Certain misconceptions about prayer keep us from experiencing the full power available. These misconceptions keep us focused in the wrong direction and contribute to prayer fatigue. Let's examine just a few of these.Misconception: Prayer is to convince God to implement our ideas.
Some pray as if prayer will give God new information or inspire Him to new ideas. Some approach prayer as if it is the responsibility of the petitioner to decide what God needs to do and then talk Him into doing it. This kind of pray-er sees himself as constantly having to overcome God’s objections, or His inertia, or His procrastination. This person feels that God always starts out against him and must be won over. Prayer of this kind pits the pray-er against God. It feels like a battle of wills.
As with every misconception about prayer, this error causes the praying person to expend spiritual energy needlessly. The person who prays in this way tends to look for the right formula, or the right words to say, or the right order in which to say them. This person is always on a quest to find the approach to God that will finally get Him to act.
This person believes the myth that it is hard to get God to answer prayer. The truth is that God longs to do His work on earth in response to prayer. Prayer is His idea. God thought up prayer, not humans.
God answers prayer, but He doesn’t follow instructions. God corrects those who attempt to instruct Him. “Who has understood the mind of the Lord, or instructed him as his counselor? Whom did the Lord consult to enlighten him, and who taught him the right way? Who was it that taught him knowledge or showed him the path of understanding?” (Isaiah 40:13–14). However, God loves our prayers. He rejoices in them. They bring Him pleasure. They are a sweet-smelling aroma to Him (Revelation 5:8; Psalm 141:2).
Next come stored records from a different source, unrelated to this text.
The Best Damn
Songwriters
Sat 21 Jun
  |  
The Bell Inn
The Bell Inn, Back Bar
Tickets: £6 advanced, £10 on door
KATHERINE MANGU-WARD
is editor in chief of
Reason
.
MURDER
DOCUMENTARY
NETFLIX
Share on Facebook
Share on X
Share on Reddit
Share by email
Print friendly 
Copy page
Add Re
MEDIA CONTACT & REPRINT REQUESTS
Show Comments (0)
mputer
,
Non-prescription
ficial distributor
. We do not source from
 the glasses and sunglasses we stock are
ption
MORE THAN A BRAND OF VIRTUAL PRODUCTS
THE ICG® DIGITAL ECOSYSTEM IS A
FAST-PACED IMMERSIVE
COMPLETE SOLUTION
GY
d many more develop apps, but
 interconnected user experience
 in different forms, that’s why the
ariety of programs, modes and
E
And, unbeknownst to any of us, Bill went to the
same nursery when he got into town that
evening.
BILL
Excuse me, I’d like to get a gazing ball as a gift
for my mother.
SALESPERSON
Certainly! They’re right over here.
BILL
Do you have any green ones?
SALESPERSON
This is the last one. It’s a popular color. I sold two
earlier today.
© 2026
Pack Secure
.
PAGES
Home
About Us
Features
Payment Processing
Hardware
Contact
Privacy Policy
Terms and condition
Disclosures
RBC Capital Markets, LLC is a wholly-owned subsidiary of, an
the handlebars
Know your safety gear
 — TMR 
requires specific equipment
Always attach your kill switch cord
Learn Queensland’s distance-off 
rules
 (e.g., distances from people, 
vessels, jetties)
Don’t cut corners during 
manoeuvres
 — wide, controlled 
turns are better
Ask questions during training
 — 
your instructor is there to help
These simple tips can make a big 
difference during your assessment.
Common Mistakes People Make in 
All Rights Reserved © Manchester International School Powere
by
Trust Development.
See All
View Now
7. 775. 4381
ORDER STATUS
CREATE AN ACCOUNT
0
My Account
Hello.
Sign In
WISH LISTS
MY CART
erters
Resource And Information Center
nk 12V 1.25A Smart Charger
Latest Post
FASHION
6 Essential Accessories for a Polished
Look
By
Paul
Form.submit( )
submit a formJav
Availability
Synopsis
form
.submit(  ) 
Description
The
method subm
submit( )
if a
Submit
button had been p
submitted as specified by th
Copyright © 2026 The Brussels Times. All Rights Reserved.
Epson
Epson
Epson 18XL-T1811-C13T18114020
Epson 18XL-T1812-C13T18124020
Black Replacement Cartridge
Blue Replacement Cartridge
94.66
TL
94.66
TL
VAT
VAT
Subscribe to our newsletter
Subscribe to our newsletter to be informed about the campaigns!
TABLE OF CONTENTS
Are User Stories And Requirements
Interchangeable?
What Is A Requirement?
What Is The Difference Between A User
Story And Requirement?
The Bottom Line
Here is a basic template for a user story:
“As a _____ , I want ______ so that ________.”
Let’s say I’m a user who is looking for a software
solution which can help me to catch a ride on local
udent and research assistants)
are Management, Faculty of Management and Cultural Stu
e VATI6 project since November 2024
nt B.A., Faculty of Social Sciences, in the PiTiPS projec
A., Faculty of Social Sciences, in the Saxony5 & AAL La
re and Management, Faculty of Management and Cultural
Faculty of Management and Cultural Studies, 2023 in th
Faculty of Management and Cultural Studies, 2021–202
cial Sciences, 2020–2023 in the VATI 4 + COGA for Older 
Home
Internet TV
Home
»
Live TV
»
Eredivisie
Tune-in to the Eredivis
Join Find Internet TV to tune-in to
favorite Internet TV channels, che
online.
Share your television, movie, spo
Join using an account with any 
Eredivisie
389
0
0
Power praying happens when God, who longs to give, is met by man, who longs to receive. God is the initiator. He made promises and invited petition. The secret to power praying lies not in how to ask, but in how to receive. Misconception: Prayer is to hold God to His promises.
Some pray as if God forgets or tries to renege on His promises and is depending on pray-ers to remind Him of them. God does not need to be reminded of His promises. He made promises and bound Himself to us in a blood-sealed covenant so that we would know exactly what we could expect from Him. God made promises to us in order to stir up hope and expectation so that we would have reason to turn to Him. The purpose of His promises is to give us confidence and peace. Instead, sometimes we pray as if we are responsible for finding the scriptural promise that can be construed as guaranteeing the outcome we have prescribed, then taking that promise to God to hold Him to His Word.
This kind of pray-er treats God’s Word as if it were a catalog. He decides what God should do, looks through the Bible to find a verse that will match that plan, and orders it. In doing so, as in catalog shopping, the pray-er skims over everything that holds no appeal. He picks and chooses.
Remember, Scripture is not God’s words; it is God’s Word. Scripture is a whole and cannot be cut apart and pasted together to match my agenda. His Word is not a catalog. It is His promise in writing.
When we approach prayer this way—as if God might try to get out of meeting our need, but since we have His promise, we can hold Him to it—we become drained of energy and suffer from prayer fatigue. What a burden it is for me to search the Scripture and find exactly the right verse to bring to God’s attention. Instead, as I turn my heart and my mind toward Him, He reminds me of His promises. He reminds me of what I can count on. The promises are not for me to use in getting my way with God, but they are for God to use to inspire faith and confidence within me.